Claudio Baglioni che critica il governo per la gestione del fenomeno migranti. Matteo Salvini che risponde invitandolo a occuparsi solo di musica. La settimana che sta per finire ha visto anche questo: la polemica tra il conduttore del Festival di Sanremo e il ministro dell’Interno. “Canta che ti passa”, ha suggerito Salvini al cantautore. E […]

Claudio Baglioni che critica il governo per la gestione del fenomeno migranti. Matteo Salvini che risponde invitandolo a occuparsi solo di musica. La settimana che sta per finire ha visto anche questo: la polemica tra il conduttore del Festival di Sanremo e il ministro dell’Interno. “Canta che ti passa”, ha suggerito Salvini al cantautore. E c’è chi l’ha preso in parola.

Sui social sta circolando da ore un video dal titolo “Baglioni canta Salvini” realizzato da Matteo Pedrini, scrittore ferrarese. Pedrini ha reso Salvini protagonista di una delle canzoni più famose di Baglioni: ‘Avrai’. Complice l’uso massiccio del ministro dei social per documentare ogni momento della sua giornata (ma anche grazie alla memoria di ferro di Pedrini), scorrono le immagini perfettamente coordinate al testo della canzone: i sorrisi sul tuo viso, tuoni di aerei supersonici, un telefono vicino che vuol dire già aspettare, la neve di montagna e la pioggia di colline.
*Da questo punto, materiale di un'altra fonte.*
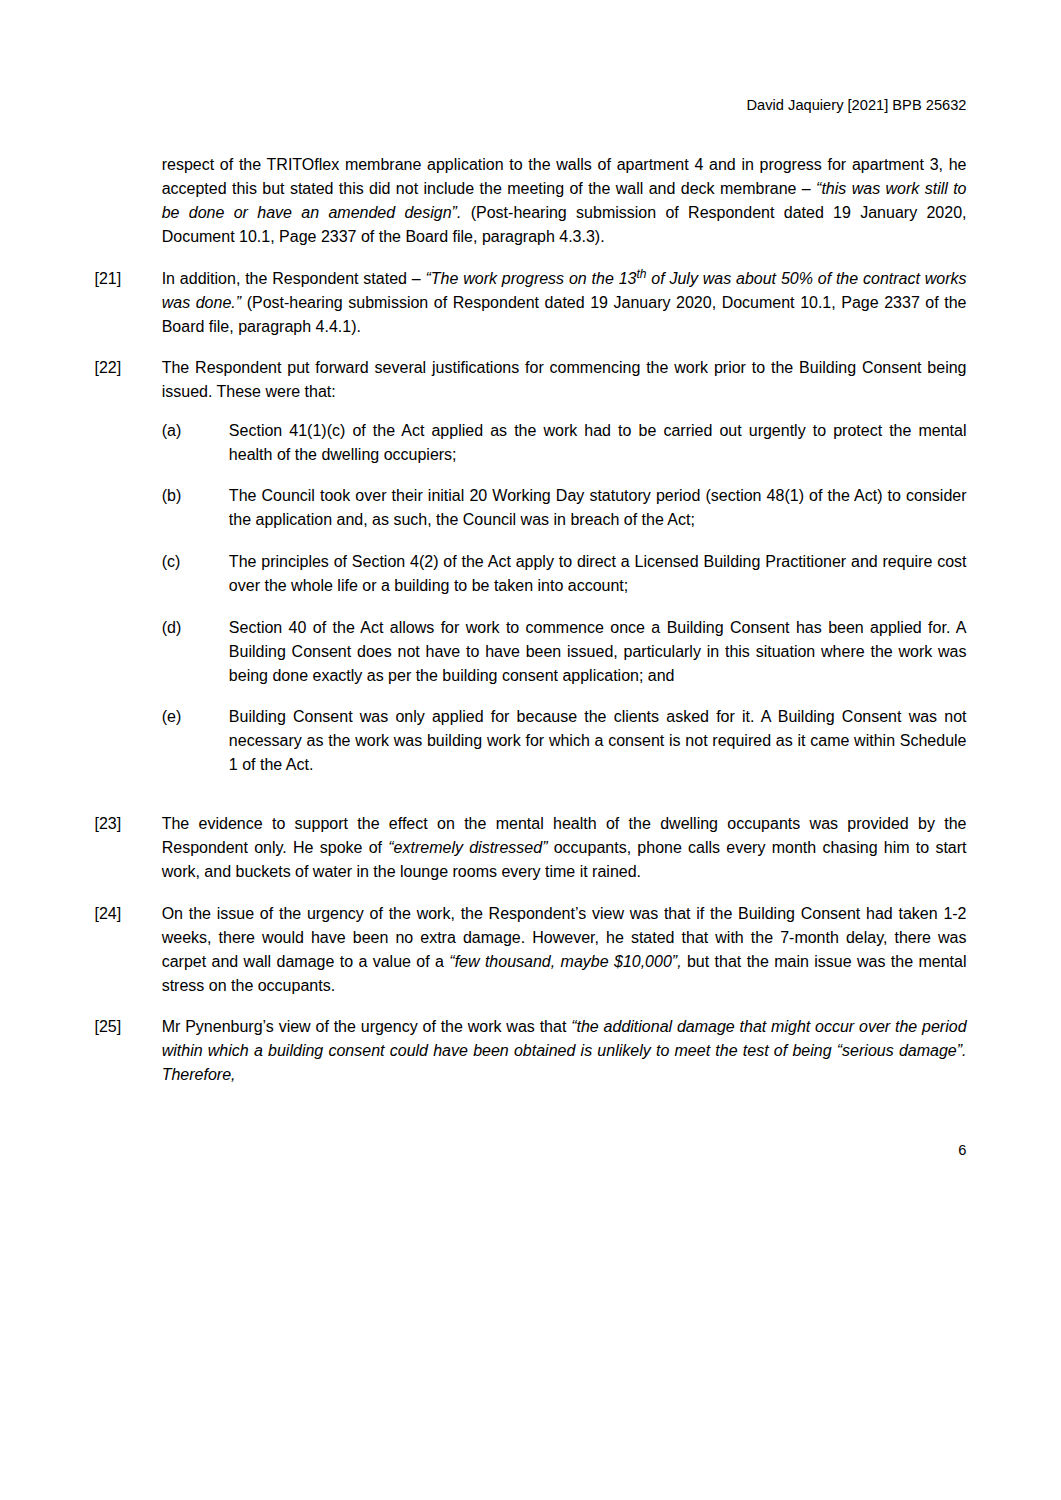David Jaquiery [2021] BPB 25632
respect of the TRITOflex membrane application to the walls of apartment 4 and in progress for apartment 3, he accepted this but stated this did not include the meeting of the wall and deck membrane – “this was work still to be done or have an amended design”. (Post-hearing submission of Respondent dated 19 January 2020, Document 10.1, Page 2337 of the Board file, paragraph 4.3.3).
[21]
In addition, the Respondent stated – “The work progress on the 13th of July was about 50% of the contract works was done.” (Post-hearing submission of Respondent dated 19 January 2020, Document 10.1, Page 2337 of the Board file, paragraph 4.4.1).
[22]
The Respondent put forward several justifications for commencing the work prior to the Building Consent being issued. These were that:
(a) Section 41(1)(c) of the Act applied as the work had to be carried out urgently to protect the mental health of the dwelling occupiers;
(b) The Council took over their initial 20 Working Day statutory period (section 48(1) of the Act) to consider the application and, as such, the Council was in breach of the Act;
(c) The principles of Section 4(2) of the Act apply to direct a Licensed Building Practitioner and require cost over the whole life or a building to be taken into account;
(d) Section 40 of the Act allows for work to commence once a Building Consent has been applied for. A Building Consent does not have to have been issued, particularly in this situation where the work was being done exactly as per the building consent application; and
(e) Building Consent was only applied for because the clients asked for it. A Building Consent was not necessary as the work was building work for which a consent is not required as it came within Schedule 1 of the Act.
[23]
The evidence to support the effect on the mental health of the dwelling occupants was provided by the Respondent only. He spoke of “extremely distressed” occupants, phone calls every month chasing him to start work, and buckets of water in the lounge rooms every time it rained.
[24]
On the issue of the urgency of the work, the Respondent’s view was that if the Building Consent had taken 1-2 weeks, there would have been no extra damage. However, he stated that with the 7-month delay, there was carpet and wall damage to a value of a “few thousand, maybe $10,000”, but that the main issue was the mental stress on the occupants.
[25]
Mr Pynenburg’s view of the urgency of the work was that “the additional damage that might occur over the period within which a building consent could have been obtained is unlikely to meet the test of being “serious damage”. Therefore,
6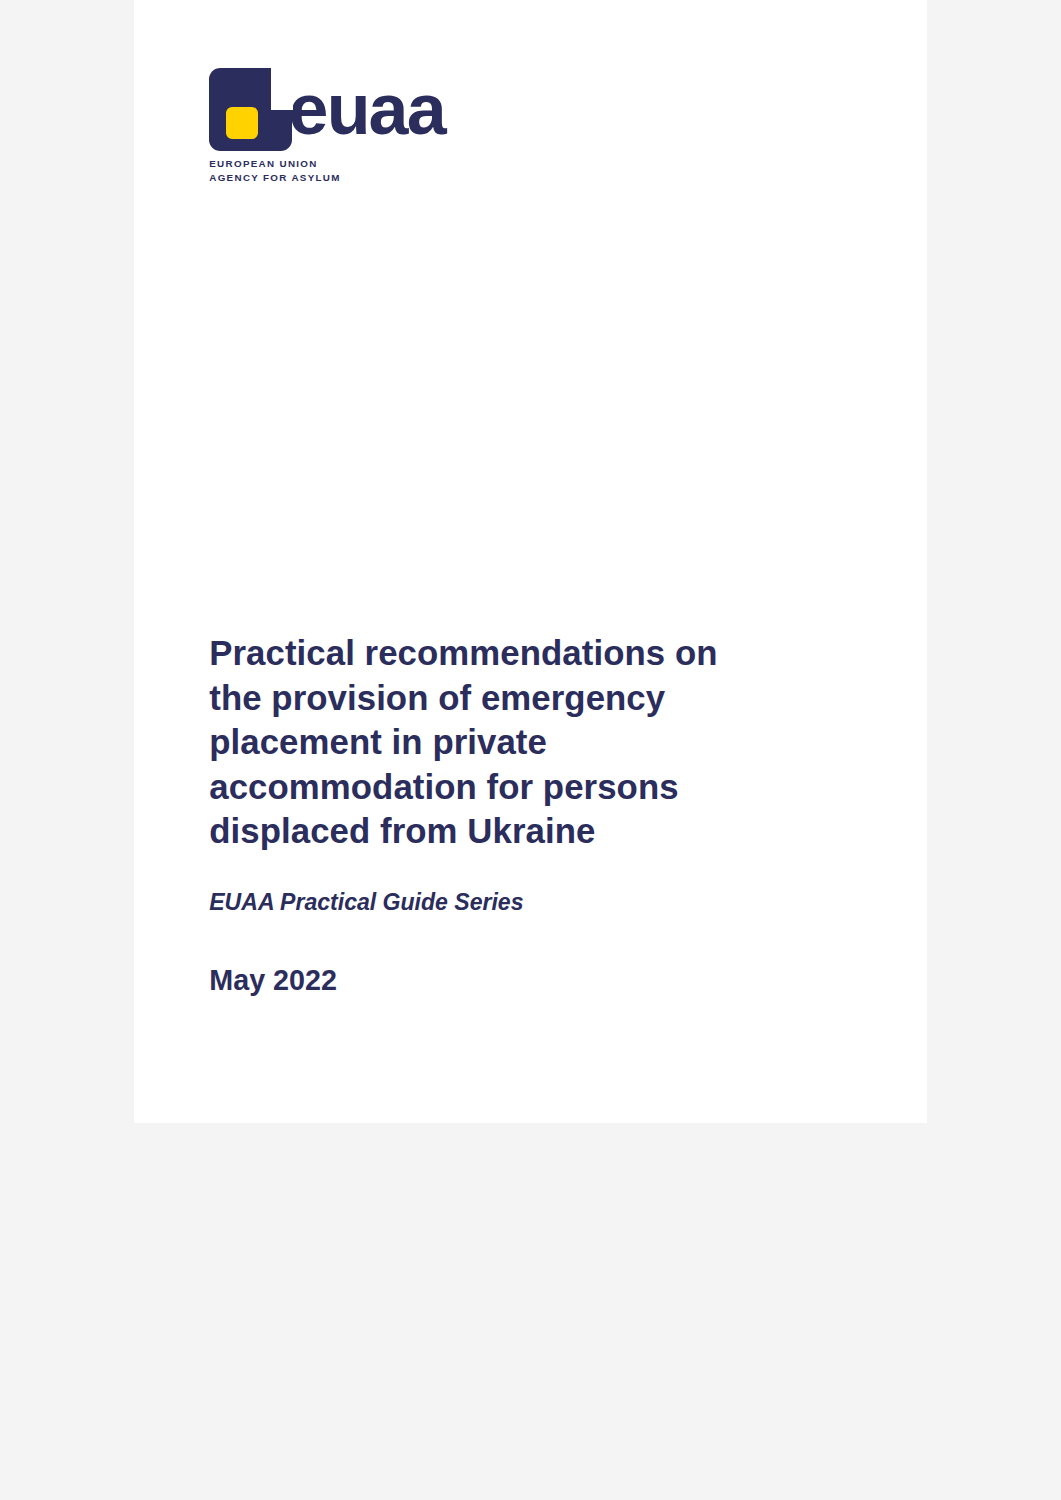euaa
European Union
Agency for Asylum
Practical recommendations on the provision of emergency placement in private accommodation for persons displaced from Ukraine
EUAA Practical Guide Series
May 2022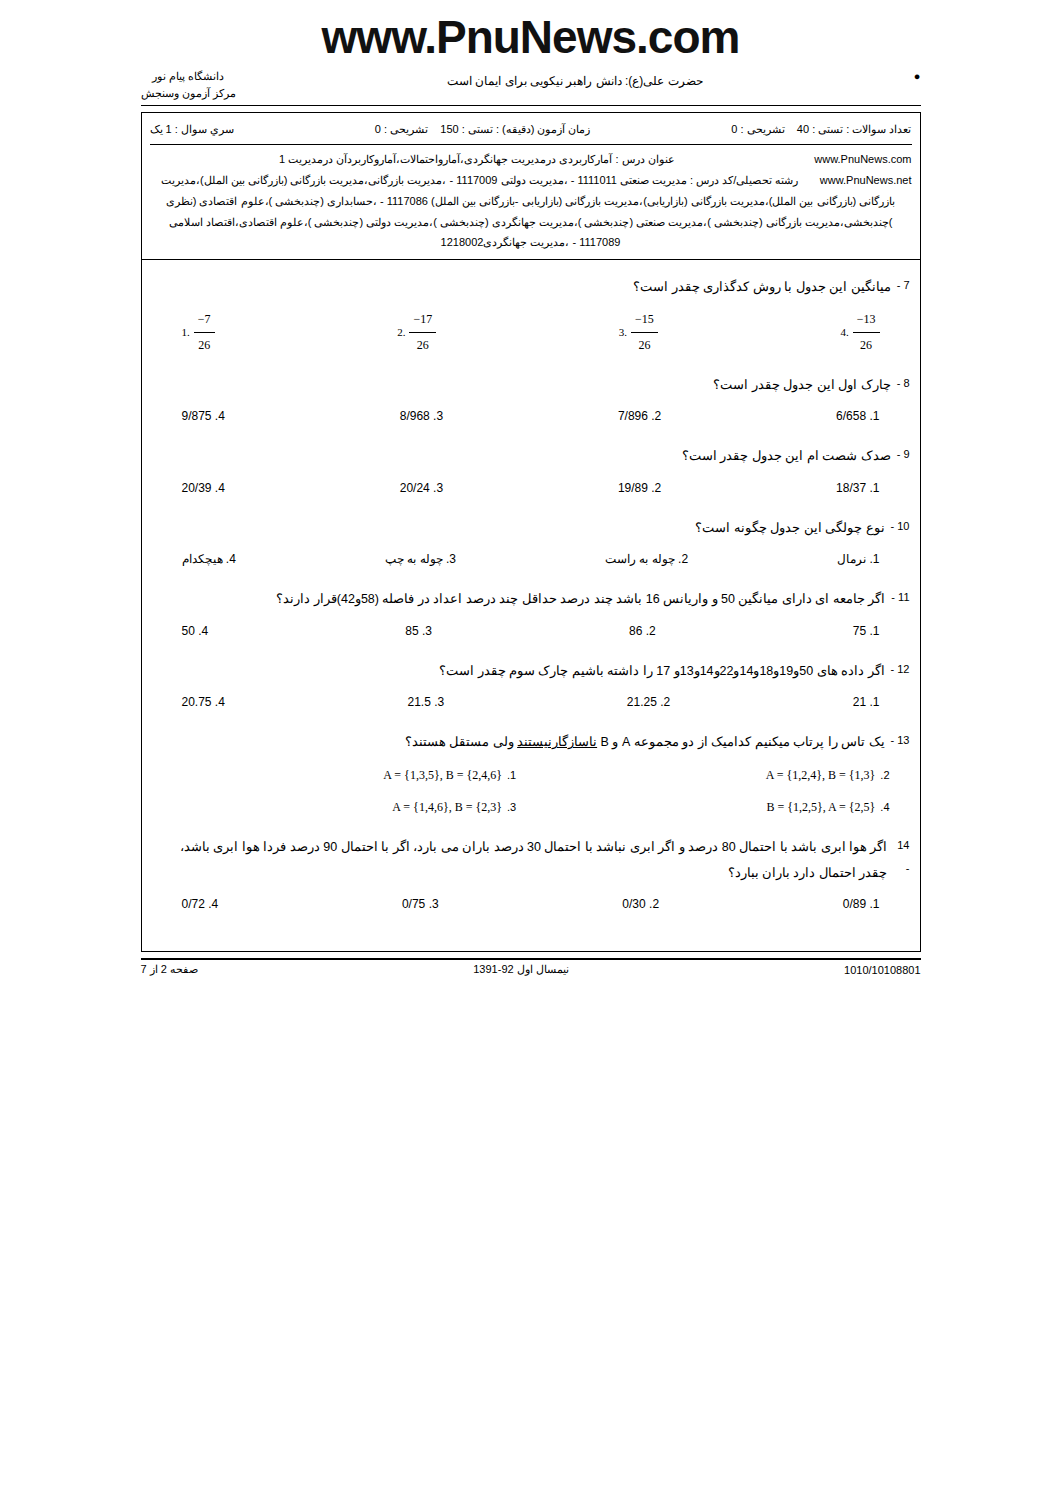www.PnuNews.com
●
حضرت علی(ع): دانش راهبر نیکویی برای ایمان است
دانشگاه پیام نور
مرکز آزمون وسنجش
تعداد سوالات : تستی : 40 تشریحی : 0
زمان آزمون (دقیقه) : تستی : 150 تشریحی : 0
سري سوال : 1 یک
www.PnuNews.com
عنوان درس : آمارکاربردی درمدیریت جهانگردی،آمارواحتمالات،آماروکاربردآن درمدیریت 1
www.PnuNews.net
رشته تحصیلی/کد درس : مدیریت صنعتی 1111011 - ،مدیریت دولتی 1117009 - ،مدیریت بازرگانی،مدیریت بازرگانی (بازرگانی بین الملل)،مدیریت
بازرگانی (بازرگانی بین الملل)،مدیریت بازرگانی (بازاریابی)،مدیریت بازرگانی (بازاریابی -بازرگانی بین الملل) 1117086 - ،حسابداری (چندبخشی )،علوم اقتصادی (نظری )چندبخشی،مدیریت بازرگانی (چندبخشی )،مدیریت صنعتی (چندبخشی )،مدیریت جهانگردی (چندبخشی )،مدیریت دولتی (چندبخشی )،علوم اقتصادی،اقتصاد اسلامی 1117089 - ،مدیریت جهانگردی1218002
7 -میانگین این جدول با روش کدگذاری چقدر است؟
1. −726 2. −1726 3. −1526 4. −1326
8 -چارک اول این جدول چقدر است؟
1. 6/658 2. 7/896 3. 8/968 4. 9/875
9 -صدک شصت ام این جدول چقدر است؟
1. 18/37 2. 19/89 3. 20/24 4. 20/39
10 -نوع چولگی این جدول چگونه است؟
1. نرمال 2. چوله به راست 3. چوله به چپ 4. هیچکدام
11 -اگر جامعه ای دارای میانگین 50 و واریانس 16 باشد چند درصد حداقل چند درصد اعداد در فاصله (58و42)قرار دارند؟
1. 75 2. 86 3. 85 4. 50
12 -اگر داده های 50و19و18و14و22و14و13و 17 را داشته باشیم چارک سوم چقدر است؟
1. 21 2. 21.25 3. 21.5 4. 20.75
13 -یک تاس را پرتاب میکنیم کدامیک از دو مجموعه A و B ناسازگارنیستند ولی مستقل هستند؟
2. A = {1,2,4}, B = {1,3}
1. A = {1,3,5}, B = {2,4,6}
4. B = {1,2,5}, A = {2,5}
3. A = {1,4,6}, B = {2,3}
14 -اگر هوا ابری باشد با احتمال 80 درصد و اگر ابری نباشد با احتمال 30 درصد باران می بارد، اگر با احتمال 90 درصد فردا هوا ابری باشد، چقدر احتمال دارد باران ببارد؟
1. 0/89 2. 0/30 3. 0/75 4. 0/72
1010/10108801
نیمسال اول 92-1391
صفحه 2 از 7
E poi ancora una donna acerba (ovviamente Isoardi) e un giovane dolore (e qui spunta Gio Evan, il poeta scelto proprio da Isoardi per annunciare su Instagram la fine dell’amore con Matteo, perché davvero è una coincidenza incredibile e il cui nome, guarda le coincidenze, è l’anagramma di giovane), la prima sigaretta che ti fuma in bocca un po’ di tosse.

Il video fa sorridere, a volte amaramente. Per la “schiuma di cavalloni pazzi che si inseguono nel mare”, Pedrini ha scelto le immagini dei barconi degli immigrati. E quando Baglioni canta “avrai una radio per sentire che la guerra è finita”, compare il logo di Radio Radicale che rischia la chiusura per i tagli ai finanziamenti pubblici all’editoria. Insomma, una nuova puntata nel botta e risposta tra Salvini e Baglioni. Aspettando la prossima.